The Prime Minister has recently announced that large companies will be forced to prove what they are doing to stop slavery and trafficking in their supply chains. The new rules, which will apply to more than 12,000 firms with a turnover of £36m or more, will begin in October 2015. As part of the Modern Slavery Act, all large companies will be required to publish an annual statement setting out what steps they are taking to ensure that slave labour is not being used.

Few people would disagree with the sentiment here, but what about something a bit closer to home for a small business, like getting paid on time?

Regulation is one of those words which gets the hairs raised on many a  business owner’s neck, but in this case is it justified and is it actually in the owner’s commercial  interest?

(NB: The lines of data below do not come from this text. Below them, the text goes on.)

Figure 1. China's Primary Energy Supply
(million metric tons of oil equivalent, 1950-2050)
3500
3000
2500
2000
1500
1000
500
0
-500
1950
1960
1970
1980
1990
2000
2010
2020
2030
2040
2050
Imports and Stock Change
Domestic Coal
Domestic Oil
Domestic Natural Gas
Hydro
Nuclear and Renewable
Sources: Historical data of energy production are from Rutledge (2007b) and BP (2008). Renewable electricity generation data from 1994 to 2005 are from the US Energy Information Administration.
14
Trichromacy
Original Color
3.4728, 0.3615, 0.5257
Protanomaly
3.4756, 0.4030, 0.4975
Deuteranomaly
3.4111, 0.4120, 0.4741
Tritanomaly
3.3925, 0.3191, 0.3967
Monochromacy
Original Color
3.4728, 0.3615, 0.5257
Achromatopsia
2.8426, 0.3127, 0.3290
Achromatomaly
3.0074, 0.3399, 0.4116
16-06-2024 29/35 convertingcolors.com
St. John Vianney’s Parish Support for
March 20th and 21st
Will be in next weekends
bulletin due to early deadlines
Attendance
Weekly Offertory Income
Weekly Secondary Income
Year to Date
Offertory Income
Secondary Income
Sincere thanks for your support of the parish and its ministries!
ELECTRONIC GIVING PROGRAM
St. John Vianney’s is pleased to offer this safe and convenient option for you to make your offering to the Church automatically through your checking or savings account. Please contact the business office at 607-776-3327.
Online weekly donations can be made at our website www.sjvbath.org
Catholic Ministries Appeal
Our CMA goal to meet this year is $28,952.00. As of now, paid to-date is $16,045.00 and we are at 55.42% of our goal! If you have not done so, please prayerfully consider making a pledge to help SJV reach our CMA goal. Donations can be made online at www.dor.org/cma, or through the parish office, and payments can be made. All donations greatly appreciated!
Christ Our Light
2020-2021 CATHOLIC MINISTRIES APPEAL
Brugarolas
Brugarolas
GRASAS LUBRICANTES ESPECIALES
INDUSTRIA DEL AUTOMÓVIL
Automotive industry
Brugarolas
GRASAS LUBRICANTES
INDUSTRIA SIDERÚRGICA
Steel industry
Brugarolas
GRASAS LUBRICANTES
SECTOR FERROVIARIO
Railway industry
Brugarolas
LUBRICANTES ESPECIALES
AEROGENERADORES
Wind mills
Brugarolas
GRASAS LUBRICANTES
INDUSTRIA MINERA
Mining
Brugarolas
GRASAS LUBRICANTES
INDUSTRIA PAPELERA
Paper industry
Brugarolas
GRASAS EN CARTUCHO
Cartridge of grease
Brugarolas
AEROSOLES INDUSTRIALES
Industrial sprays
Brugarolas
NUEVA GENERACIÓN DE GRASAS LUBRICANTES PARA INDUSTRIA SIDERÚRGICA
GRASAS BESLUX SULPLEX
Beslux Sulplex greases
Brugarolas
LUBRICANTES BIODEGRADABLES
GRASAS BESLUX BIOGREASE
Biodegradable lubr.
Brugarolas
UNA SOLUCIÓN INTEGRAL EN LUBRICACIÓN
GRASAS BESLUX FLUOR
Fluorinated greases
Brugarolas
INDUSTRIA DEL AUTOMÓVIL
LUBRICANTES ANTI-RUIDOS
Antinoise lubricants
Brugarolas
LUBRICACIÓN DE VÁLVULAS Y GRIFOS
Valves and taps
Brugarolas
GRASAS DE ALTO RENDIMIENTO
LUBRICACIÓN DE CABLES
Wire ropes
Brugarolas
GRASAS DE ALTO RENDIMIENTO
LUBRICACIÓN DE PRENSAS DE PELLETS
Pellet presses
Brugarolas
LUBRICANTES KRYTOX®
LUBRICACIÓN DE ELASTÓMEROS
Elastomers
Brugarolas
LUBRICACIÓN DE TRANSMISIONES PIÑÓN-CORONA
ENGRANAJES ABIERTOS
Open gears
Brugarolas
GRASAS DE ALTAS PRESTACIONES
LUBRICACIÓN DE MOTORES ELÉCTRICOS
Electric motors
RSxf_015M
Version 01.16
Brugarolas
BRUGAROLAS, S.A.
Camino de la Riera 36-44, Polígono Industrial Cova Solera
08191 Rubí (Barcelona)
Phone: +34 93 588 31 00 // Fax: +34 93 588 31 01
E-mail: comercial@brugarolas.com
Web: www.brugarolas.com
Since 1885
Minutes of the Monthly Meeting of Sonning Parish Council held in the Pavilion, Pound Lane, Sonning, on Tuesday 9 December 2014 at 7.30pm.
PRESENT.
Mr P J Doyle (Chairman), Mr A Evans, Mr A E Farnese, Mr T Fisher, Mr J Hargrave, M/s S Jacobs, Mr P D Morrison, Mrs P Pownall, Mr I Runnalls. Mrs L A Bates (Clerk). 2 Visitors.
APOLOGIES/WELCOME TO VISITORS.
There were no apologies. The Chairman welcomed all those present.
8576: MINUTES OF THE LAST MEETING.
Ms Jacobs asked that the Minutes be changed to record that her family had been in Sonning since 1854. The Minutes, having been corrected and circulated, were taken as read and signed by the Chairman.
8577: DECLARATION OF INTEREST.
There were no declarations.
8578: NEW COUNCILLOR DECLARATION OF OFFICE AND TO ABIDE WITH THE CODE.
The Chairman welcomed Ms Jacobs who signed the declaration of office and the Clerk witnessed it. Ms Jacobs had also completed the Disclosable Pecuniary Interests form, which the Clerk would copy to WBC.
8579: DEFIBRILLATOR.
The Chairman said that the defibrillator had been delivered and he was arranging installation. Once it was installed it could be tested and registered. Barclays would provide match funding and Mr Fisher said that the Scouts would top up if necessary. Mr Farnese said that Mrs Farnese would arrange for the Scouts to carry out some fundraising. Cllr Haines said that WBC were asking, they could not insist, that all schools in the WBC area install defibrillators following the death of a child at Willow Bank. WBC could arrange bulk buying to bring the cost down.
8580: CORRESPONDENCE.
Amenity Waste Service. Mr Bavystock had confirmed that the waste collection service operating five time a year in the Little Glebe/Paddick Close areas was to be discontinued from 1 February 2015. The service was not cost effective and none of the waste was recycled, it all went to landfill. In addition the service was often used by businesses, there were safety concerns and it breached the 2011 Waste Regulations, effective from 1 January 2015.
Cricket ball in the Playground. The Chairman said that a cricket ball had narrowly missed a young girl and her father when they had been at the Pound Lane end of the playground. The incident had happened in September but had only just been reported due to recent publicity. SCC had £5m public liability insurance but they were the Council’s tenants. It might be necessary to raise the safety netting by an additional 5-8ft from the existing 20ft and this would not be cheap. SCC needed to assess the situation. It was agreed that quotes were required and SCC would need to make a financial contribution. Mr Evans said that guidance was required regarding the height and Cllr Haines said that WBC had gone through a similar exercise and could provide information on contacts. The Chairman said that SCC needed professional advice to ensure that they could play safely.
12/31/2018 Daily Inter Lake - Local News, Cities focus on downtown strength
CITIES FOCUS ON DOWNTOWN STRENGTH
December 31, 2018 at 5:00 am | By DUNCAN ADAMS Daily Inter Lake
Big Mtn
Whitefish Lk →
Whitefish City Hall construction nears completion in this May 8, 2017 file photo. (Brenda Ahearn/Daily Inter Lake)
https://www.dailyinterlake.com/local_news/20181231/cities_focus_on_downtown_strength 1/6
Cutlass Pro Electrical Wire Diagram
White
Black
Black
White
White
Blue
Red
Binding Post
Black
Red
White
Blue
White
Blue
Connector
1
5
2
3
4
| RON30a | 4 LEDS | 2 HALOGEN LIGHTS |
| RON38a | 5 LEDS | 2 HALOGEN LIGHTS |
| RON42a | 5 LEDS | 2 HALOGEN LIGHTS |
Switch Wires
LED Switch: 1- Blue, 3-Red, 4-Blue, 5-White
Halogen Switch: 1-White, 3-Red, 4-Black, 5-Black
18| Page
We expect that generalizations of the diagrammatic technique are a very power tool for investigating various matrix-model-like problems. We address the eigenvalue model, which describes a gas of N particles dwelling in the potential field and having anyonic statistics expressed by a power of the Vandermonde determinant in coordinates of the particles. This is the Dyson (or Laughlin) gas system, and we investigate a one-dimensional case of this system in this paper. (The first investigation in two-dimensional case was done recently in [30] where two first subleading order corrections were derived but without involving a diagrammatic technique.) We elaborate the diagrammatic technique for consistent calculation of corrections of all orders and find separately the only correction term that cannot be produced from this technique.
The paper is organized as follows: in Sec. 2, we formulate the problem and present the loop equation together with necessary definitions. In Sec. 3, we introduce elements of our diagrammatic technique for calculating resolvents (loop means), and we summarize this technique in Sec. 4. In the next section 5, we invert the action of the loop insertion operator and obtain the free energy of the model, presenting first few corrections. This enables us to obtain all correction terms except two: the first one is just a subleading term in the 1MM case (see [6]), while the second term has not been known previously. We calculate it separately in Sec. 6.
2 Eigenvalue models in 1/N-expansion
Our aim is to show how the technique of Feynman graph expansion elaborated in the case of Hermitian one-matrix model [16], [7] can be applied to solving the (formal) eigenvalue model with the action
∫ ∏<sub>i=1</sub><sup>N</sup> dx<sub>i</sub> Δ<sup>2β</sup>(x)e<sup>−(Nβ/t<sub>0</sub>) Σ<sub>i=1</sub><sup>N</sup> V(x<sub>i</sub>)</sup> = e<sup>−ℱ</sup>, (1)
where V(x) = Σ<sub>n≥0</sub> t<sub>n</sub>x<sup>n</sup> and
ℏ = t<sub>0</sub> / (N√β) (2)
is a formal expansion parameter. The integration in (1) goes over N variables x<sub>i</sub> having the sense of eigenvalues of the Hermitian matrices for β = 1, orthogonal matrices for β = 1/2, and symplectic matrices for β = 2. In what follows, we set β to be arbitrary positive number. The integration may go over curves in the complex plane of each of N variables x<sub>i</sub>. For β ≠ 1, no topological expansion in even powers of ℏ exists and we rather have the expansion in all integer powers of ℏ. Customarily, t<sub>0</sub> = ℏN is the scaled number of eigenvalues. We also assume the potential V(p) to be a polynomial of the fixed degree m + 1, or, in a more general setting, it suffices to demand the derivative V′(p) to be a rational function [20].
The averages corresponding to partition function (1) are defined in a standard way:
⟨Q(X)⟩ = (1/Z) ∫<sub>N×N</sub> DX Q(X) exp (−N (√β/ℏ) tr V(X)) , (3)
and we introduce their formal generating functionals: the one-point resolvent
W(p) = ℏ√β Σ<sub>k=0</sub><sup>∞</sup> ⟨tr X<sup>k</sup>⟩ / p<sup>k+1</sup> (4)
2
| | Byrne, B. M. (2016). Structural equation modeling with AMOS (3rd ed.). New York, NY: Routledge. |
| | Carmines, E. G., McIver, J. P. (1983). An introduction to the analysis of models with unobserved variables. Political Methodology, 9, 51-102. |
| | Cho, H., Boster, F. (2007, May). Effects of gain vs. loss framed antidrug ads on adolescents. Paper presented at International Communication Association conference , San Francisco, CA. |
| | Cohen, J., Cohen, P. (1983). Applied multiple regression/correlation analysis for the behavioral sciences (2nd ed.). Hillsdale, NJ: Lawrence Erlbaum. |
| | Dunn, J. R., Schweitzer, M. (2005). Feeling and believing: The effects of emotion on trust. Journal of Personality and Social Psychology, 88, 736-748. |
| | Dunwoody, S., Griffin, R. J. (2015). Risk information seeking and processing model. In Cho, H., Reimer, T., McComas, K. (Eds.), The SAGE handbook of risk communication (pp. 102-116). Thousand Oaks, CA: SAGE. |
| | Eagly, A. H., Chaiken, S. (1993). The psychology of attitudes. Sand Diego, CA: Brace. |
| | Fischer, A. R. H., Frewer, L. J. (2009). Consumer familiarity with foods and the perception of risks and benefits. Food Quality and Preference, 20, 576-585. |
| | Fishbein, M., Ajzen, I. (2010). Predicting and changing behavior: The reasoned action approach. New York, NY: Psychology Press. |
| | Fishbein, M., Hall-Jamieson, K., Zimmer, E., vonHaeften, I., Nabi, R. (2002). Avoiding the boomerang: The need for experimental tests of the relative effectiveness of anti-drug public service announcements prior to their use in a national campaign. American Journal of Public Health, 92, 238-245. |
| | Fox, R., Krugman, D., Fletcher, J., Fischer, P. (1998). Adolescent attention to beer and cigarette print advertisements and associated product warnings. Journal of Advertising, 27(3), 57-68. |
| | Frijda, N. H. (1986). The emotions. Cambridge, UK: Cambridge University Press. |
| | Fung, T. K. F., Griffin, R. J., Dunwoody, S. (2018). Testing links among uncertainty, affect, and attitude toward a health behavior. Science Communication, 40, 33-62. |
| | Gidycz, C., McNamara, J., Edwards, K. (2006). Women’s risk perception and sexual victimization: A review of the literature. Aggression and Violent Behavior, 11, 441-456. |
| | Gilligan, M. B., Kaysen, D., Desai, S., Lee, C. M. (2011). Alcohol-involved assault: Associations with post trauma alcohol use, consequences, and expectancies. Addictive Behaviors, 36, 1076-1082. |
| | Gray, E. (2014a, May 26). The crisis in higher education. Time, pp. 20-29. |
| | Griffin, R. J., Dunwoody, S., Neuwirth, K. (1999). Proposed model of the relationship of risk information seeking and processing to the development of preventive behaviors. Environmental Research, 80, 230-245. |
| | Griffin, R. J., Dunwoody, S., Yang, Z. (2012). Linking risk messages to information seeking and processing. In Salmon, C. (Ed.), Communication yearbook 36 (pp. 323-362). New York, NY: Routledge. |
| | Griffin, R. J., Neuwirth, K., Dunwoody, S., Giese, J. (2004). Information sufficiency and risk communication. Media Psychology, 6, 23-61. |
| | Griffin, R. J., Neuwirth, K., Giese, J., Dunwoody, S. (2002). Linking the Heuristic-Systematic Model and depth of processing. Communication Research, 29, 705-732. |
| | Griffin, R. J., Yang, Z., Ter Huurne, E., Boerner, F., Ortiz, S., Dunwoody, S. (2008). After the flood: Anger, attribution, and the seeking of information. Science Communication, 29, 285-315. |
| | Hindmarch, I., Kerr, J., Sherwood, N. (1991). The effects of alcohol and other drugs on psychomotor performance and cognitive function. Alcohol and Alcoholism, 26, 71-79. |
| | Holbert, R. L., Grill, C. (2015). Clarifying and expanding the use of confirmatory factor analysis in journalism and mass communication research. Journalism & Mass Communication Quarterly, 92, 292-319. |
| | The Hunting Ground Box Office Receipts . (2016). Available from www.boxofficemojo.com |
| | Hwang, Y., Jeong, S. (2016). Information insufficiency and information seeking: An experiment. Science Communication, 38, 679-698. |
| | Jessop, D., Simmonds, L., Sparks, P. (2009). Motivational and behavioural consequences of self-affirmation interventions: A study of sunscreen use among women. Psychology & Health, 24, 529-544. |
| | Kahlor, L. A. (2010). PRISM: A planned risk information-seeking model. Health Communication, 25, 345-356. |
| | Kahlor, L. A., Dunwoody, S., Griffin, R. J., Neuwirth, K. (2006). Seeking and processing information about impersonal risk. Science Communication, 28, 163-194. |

The answer must depend on how difficult getting paid on time really is and what price comes with any regulation. According to the government’s recent consultation request:

“…in January 2015, BACS reported that 59% of UK small and medium-sized businesses were impacted negatively by late payments, with a total debt burden of £32.4 billion. The average small business was waiting for £31,901 of overdue payments. Their research also showed that the volume of late payments had had almost doubled since 2008. In part that was due to the general economic climate but there was also a wider cultural trend of large businesses using late payment as a means to improve cash flow. In June 2015, BACS’s most recent research showed that small and medium-sized businesses are still waiting for £26.8 billion of late payment debt…”

The government’s request goes on to cite:
“…The FSB survey of its members in 2014 revealed that 51% had experienced late payment within the previous 12 months. Figures from by the Institute of Directors (IoD) in December 2014 found that two-thirds of its small and medium-sized members were having problem getting timely payment of an invoice, with damaging knock-on effects: late payment by one business could push the problem farther down the supply chain, potentially affecting many more firms.
Although legislation imposing interest for late payment has been in place for some time, few businesses use it to tackle problems they are facing with other businesses. A recent private sector survey indicated only 10% have considered claiming interest under the late payment legislation despite 22% of businesses ending a relationship with a business customer because of continued late payment…”

 Whatever the real numbers, it is clear that late payment behaviour is significantly reducing productivity across the economy at a time when the government is actively seeking to promote growth. It is surely reasonable that the promulgation of such adverse activity is penalised. Late payment effectively surcharges the economy and those that indulge in it to their own advantage should not expect to get off scott free at a cost to the SME and taxpayer.

If prompt payment of small business is to become part of business culture (as indeed the prompt payment of all employees is) then the Small Business Czar needs to have some teeth and needs to make some strategic changes to the way this is perceived. This could include the following:


  1. As with slavery in the supply chain, large companies should report in their company’s annual accounts what steps they have actually made to pay on time and additionally what payment terms they have actually achieved (eg, inter alia, days from date of invoice). The Commissioner should also make a report from these statements naming those who fall short of target. This would be a step forward on putting pressure for positive prompt payment behaviour.
  2. A mediation service run by the Commissioner is proposed . To be effective there should be a limitation on the ability of larger companies to go to the courts after the Commissioner has delivered its verdict/report from this service and  small companies should have additional Commissioner support to reflect their financially restricted access to legal redress.
  3. A basic tenet of being fair and reasonable, irrespective of the contractual obligations and as an adjunct to the rules of unfair contracts, should be set that payments are to be made within 30 days of date of invoice.

Prompt payment occurs when organisations are held to account (as anyone in the telecoms industry being paid under BTs Significant Market Presence rules will testify).

Until larger organisations see additional costs and reputational risk if they don’t pay promptly, little is likely to change.